Financial Crisis Sent Long-Term Investing Spiraling Downward

A recent report by the World Economic Forum shows that ever since the economic crisis, investors have shied away from long-term investing. Today only 25 percent of the world’s professionally managed assets are allocated to long-term investing.


Experts at the World Economic Forum see long-term investing in a downward trend. According to The Future of Long-Term Investing, an analysis prepared by the World Economic Forum in collaboration with Oliver Wyman, long-term institutional asset owners held slightly under half of the world’s professionally managed assets in 2009 — approximately US$ 27 trillion out of US$ 65 trillion. The report indicates that constraints on these investors allow roughly 25 percent of their assets (US$ 6.5 trillion) to be used for long-term investing, with the potential of their allocation decreasing even further.

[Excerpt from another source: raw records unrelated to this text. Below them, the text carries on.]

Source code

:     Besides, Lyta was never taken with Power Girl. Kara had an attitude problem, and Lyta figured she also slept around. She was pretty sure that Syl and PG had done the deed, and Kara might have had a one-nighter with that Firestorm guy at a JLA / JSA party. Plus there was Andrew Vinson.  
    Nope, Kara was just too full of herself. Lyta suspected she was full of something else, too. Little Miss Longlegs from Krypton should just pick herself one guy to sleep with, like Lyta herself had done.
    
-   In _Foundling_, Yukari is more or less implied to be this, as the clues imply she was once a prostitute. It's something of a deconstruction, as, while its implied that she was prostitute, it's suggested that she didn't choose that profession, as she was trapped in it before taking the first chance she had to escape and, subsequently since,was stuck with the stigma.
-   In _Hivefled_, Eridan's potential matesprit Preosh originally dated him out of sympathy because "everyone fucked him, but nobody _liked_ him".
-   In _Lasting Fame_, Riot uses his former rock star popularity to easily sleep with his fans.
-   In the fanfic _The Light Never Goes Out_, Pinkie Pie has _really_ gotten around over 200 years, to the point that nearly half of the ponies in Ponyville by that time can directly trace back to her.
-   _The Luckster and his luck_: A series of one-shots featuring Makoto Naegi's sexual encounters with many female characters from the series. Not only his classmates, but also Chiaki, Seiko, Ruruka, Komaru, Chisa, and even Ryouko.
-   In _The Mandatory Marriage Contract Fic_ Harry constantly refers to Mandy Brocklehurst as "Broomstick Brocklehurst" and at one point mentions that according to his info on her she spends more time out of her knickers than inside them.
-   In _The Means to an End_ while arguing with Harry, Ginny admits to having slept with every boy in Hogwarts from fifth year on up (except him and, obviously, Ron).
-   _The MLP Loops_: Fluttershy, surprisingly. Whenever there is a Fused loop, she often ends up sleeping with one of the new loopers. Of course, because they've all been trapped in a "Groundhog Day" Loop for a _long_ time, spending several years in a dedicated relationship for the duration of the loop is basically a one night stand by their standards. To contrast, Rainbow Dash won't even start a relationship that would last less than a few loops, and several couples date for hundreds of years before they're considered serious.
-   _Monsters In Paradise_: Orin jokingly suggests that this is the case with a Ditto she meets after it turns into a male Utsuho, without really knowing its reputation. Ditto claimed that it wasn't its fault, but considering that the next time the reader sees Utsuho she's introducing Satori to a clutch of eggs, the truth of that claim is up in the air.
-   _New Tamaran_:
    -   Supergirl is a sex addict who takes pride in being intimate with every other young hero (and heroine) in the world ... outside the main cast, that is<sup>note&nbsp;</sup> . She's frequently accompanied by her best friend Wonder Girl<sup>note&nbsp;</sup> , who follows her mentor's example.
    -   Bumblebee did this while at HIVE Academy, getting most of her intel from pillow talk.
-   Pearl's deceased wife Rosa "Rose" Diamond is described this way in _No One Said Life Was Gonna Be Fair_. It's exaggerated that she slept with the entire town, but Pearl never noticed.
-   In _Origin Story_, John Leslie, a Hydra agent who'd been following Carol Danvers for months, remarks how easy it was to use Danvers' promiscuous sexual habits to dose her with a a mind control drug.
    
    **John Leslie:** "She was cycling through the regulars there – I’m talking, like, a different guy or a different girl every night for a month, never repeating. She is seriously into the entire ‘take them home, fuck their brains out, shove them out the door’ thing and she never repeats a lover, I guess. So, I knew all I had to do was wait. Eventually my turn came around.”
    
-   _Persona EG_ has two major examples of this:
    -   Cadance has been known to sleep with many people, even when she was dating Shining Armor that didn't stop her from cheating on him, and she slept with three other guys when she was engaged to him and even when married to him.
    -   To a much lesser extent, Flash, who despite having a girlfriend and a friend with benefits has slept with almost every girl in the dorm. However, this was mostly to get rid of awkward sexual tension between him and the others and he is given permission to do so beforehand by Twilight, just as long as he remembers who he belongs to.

“The crisis has exposed key constraints that some of these long term investors face when executing long-term investment strategies,” says Max von Bismarck, Director and Head of Investors at the World Economic Forum USA and forum-author of the report.

Before the economic crisis, many funds underestimated their liabilities under stress, such as university endowment funds, that led to a liquidity crisis. Investors lost faith in holding assets for a long time and shy away from long term investing in an effort of derisking their portfolios.

The report states that the ability to make long-term investments in areas such as infrastructure, innovation and the transition to a low-carbon economy is diminishing, leaving behind a massive financial gap. According to von Bismarck, global infrastructure projects need up to $3 trillion per year and green investing requires $500 billion by 2020 to significantly reduce global warming.

Emerging markets these days still represent a major long term investing attraction. According to von Bismarck, 60 percent of all US pension funds to whom his team spoke want to increase their emerging market allocations, which could lead to an overheating. “Given the enormous inflows, some emerging economies have concerns of too much hot money flowing into the country and might use capital controls,” von Bismarck says. “We think it is important to understand how you can still create a channel for long term investments in infrastructure.”

The report points to considerable internal challenges that many institutions face when making long-term investments. As a result, the analysis, based on academic research and the cooperation of around 150 leading industry experts offers recommendations to institutional investors and policy-makers that are intended to stop the downward spiraling trend. Discussion points include the impact of regulatory decisions on long term investment perspectives, the mitigation of capital protectionism and advice to companies to align their long term strategies with compensation incentives and improve communication with stakeholders and staff.